# 2011 cruze LS 1.8L chirping!



## barleywilkerson (Jul 7, 2016)

forgot to mention that code *p013b* and *p0171* were both thrown when CEL came on, along with TC and Stabilicrap... *both codes are intake related...*

*P013b -CHEVROLET - HO2S Slow Response Lean to Rich Bank 1 Sensor 2*

Possible causes - Faulty Heated Oxygen Bank 1 Sensor 2 - Heated Oxygen Bank 1 Sensor 2 harness is open or shorted - Heated Oxygen Bank 1 Sensor 2 circuit poor electrical connection - Inappropriate fuel pressure - Faulty fuel injectors - *Intake air leaks may be faulty* - Exhaust gas leaks 

Read more: P013B CHEVROLET HO2S Slow Response Lean to Rich Bank 1 Sensor 2


*P0171 - CHEVROLET - Fuel Trim System Lean Bank 1*

CHEVROLET - Fuel Trim System Lean Bank 1

Read more: http://www.autocodes.com/p0171_chevrolet.htm

Possible causes
*Intake air leaks* - Faulty front heated oxygen sensor - Ignition misfiring - Faulty fuel injectors - Exhaust gas leaks - Incorrect fuel pressure - Lack of fuel - Faulty Mass Air Flow (MAF) sensor - *Incorrect Positive Crankcase Ventilation (PCV) hose connection*


----------



## barleywilkerson (Jul 7, 2016)

*New cover goes on easy!*

New cover and gasket ordered through amazon. The gasket is pretty thick and pliable material, clean, and in good condition as expected.








The old cover and gasket with 88,000 miles of hardening, brittleness, and some cracks. My best guess is that the camshaft cover center bolt was over-tightened during PO/dealer maintenance, first, then coil pack bolts were also over-tightened at some point, with engine still hot, causing the gasket to deform and "flatten" beyond its sealing capability. This gasket was almost as hard as the cover, brittle, and so flat around the center bolt and #2 & #3 spark plugs that i think it would have failed whether the PCV valve was good or bad.

§ **Data excerpts**
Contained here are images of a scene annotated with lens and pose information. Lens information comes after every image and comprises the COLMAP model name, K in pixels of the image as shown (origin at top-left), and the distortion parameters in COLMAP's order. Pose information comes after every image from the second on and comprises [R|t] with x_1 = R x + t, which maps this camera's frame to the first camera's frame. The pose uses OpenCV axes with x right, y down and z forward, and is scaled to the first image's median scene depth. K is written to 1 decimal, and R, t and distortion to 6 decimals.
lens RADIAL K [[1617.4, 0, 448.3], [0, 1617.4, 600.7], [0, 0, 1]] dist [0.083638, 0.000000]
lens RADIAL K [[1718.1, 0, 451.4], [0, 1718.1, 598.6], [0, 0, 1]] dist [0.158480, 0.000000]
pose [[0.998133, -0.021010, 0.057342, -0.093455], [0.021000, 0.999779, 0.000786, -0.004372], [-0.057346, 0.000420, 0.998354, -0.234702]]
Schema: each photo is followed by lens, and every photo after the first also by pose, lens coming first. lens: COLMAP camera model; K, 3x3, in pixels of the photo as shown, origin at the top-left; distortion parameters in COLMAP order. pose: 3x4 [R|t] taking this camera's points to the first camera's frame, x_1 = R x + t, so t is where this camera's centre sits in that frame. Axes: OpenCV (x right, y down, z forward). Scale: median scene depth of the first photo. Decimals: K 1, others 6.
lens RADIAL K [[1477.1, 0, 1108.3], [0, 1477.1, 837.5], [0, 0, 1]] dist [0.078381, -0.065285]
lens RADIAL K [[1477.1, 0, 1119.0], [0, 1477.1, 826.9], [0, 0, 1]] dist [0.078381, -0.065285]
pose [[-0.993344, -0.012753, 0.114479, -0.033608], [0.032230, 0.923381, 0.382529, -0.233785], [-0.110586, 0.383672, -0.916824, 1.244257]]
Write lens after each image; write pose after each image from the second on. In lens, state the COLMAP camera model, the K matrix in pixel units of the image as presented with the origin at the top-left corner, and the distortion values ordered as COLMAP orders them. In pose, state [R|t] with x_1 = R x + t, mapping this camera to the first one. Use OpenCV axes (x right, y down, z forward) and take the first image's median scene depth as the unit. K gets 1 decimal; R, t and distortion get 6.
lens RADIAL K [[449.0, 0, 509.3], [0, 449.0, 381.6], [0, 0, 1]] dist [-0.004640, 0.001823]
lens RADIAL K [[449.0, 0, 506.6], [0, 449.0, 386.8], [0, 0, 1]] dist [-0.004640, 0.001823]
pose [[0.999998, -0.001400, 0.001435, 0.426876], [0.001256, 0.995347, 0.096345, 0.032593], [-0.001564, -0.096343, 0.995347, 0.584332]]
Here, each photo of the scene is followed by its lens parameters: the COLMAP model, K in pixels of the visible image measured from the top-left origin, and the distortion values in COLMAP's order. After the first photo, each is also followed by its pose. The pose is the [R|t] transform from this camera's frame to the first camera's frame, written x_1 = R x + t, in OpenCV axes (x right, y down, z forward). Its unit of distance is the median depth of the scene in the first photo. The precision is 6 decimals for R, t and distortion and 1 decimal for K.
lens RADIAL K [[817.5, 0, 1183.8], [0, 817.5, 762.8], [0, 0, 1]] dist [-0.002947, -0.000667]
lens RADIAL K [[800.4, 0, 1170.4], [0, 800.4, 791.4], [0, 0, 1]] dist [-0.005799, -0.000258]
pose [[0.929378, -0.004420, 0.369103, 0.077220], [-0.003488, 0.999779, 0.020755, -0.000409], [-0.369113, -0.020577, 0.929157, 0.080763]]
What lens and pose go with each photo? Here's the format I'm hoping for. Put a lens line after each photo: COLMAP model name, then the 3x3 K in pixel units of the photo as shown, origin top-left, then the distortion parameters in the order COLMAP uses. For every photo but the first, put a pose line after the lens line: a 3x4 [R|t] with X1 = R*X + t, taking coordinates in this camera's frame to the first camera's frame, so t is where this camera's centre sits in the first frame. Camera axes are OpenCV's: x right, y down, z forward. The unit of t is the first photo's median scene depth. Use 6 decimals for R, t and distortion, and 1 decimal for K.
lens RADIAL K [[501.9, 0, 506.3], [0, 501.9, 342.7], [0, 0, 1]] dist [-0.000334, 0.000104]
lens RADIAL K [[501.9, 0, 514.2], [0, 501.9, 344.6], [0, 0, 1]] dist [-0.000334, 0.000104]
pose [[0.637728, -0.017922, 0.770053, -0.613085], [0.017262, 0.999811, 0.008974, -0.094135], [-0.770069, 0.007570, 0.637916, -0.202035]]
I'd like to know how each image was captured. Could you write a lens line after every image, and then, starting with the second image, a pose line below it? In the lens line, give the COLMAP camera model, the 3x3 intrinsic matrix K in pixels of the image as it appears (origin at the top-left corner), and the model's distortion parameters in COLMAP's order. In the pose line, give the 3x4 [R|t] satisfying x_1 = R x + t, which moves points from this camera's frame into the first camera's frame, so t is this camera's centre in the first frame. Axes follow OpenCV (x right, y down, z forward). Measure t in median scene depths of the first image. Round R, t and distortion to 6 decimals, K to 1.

§ **Your tasks**
[1] Please rewrite everything in the Cruze forum thread from "New cover and" down to "good or bad.", using "seal" wherever "gasket" appears.
[2] In the Cruze forum thread, which two codes were thrown when the CEL came on?
[3] Write what comes next in the Cruze forum thread, picking up after its final sentence.

§ **Expected responses**
[1]
New cover and seal ordered through amazon. The seal is pretty thick and pliable material, clean, and in good condition as expected.








The old cover and seal with 88,000 miles of hardening, brittleness, and some cracks. My best guess is that the camshaft cover center bolt was over-tightened during PO/dealer maintenance, first, then coil pack bolts were also over-tightened at some point, with engine still hot, causing the seal to deform and "flatten" beyond its sealing capability. This seal was almost as hard as the cover, brittle, and so flat around the center bolt and #2 & #3 spark plugs that i think it would have failed whether the PCV valve was good or bad.

[2] P013B and P0171.

[3]
Shot of what's under the cover... camshafts and stuff! Little bit of crud on the driver's side, but pretty clean in general. 2 and 3 spark plug wells are discolored from oil leaking through.








repair complete and no more chirps! Also, looks so much cleaner since any crap got wiped up.





Everything fit like it should and there were no issues installing. If you don't have a #30 torx socket, 8mm is close enough to get the job done without screwing anything up. You do not have to remove the harness to do this if you are careful. Just unplug the few obvious connectors to get some slack. Remove the plastic pipe from PCV to intake and don't lose the spring clips. Remove old cover and gasket, cleanup surfaces and install new cover and gasket. Put the pipe back on without losing the clips! Plug stuff back in and start the car. Chirps are gone! Clear your codes and enjoy the silence.


----------



## barleywilkerson (Jul 7, 2016)

i think tomorrow i'm going to try and remove the PCV valve unit from the old cover and see what i can see. Looks like it IS potentially removable, if i can spread the plastic clips without breaking anything. I wonder if they were made this way just for ease of assembly, or if there was a plan at some point to make the PCV valve itself replaceable? Either way i'm curious to see the inside and find out if it is actually damaged...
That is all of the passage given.